Я напряженно думала: о каком это, черт возьми, из моих писем идет речь? Лишь услыхав слово «семилетка», я вспомнила!
Конев между тем вынул из папки письмо (Ага! Hе копия и не просто донос, а оригинал! Любопытно, кто это оказался предателем и выкрал все письмо?) и прочел из него несколько отрывков. Ничего там не было криминального, ну абсолютно ничего! Просто в остроумных выражениях я отобразила, какой кавардак образуется в голове у неискушенного слушателя после речи Хрущева, когда добрых пять с половиной часов на голову сыплется целая лавина статистических данных. Счетная машина, и та зарапортовалась бы!
Конев явно старался раскусить меня, хотя в его вопросах и в том, как он реагировал на мои ответы, не было заметно предвзятости. Но если я взята на мушку еще в 1958 году («дело» с билетами лотереи), это значит, что уже третий год они накапливали материалы (папку-то во как разнесло!), чтобы «выступить из тьмы», откуда было легко наблюдать за каждым моим шагом. Так не для того же они столько ждали, как бы ловчее накинуть мне петлю на шею, чтобы ее сегодня снять!

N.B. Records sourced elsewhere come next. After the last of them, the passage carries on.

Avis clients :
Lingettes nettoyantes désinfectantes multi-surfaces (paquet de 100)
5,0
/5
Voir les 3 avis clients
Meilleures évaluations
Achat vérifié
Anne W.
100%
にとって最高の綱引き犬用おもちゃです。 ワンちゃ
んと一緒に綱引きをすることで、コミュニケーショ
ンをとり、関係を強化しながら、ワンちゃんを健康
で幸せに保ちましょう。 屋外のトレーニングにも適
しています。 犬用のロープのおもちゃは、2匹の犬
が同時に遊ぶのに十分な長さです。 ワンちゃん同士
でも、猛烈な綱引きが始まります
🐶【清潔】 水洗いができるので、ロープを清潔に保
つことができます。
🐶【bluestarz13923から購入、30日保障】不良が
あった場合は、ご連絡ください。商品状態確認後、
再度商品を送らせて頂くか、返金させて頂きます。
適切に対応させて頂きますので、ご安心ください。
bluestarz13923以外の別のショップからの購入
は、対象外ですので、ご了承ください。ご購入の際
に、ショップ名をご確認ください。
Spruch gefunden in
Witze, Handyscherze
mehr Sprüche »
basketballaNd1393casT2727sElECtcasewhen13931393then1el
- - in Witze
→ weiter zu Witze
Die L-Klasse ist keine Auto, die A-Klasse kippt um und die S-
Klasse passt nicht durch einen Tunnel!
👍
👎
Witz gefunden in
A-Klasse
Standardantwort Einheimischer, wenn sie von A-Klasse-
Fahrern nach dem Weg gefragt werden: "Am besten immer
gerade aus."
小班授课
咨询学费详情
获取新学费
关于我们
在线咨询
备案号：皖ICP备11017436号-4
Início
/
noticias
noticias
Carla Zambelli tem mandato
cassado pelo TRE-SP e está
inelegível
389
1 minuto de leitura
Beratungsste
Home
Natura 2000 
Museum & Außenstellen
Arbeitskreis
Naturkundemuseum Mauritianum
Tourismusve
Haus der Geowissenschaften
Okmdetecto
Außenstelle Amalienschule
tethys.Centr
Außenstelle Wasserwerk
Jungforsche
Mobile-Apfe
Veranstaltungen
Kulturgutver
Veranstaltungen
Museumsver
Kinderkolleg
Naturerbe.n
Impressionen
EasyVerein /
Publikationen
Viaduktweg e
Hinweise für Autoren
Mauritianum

И все же у меня осталось впечатление, что он усомнился в целесообразности расправы надо мной. Оценил ли он искренность и прямодушие (хотя это как раз и есть самые непростительные грехи)? Или он почувствовал разницу между теми пресмыкающимися, которые в страхе извиваются, лишь только видят над собой занесенный каблук, могущий раздавить их самым безжалостным образом, и мной, готовой встретить судьбу с достоинством?
— Мы продолжим разговор завтра в моем кабинете следователя госбезопасности — четвертый этаж, сорок третий кабинет. В два часа дня. Время вас устраивает?
Усмехнувшись, я пожала плечами.
— Это не теща приглашает на блины. Ваши приглашения не принято отклонять.
Он тоже усмехнулся и крепко пожал мне руку. И… пожелал успеха.
Мне отчего-то вспомнился средневековый обычай: перед тем как казнить осужденного, палач преклонял пред ним колени и просил у него прощения.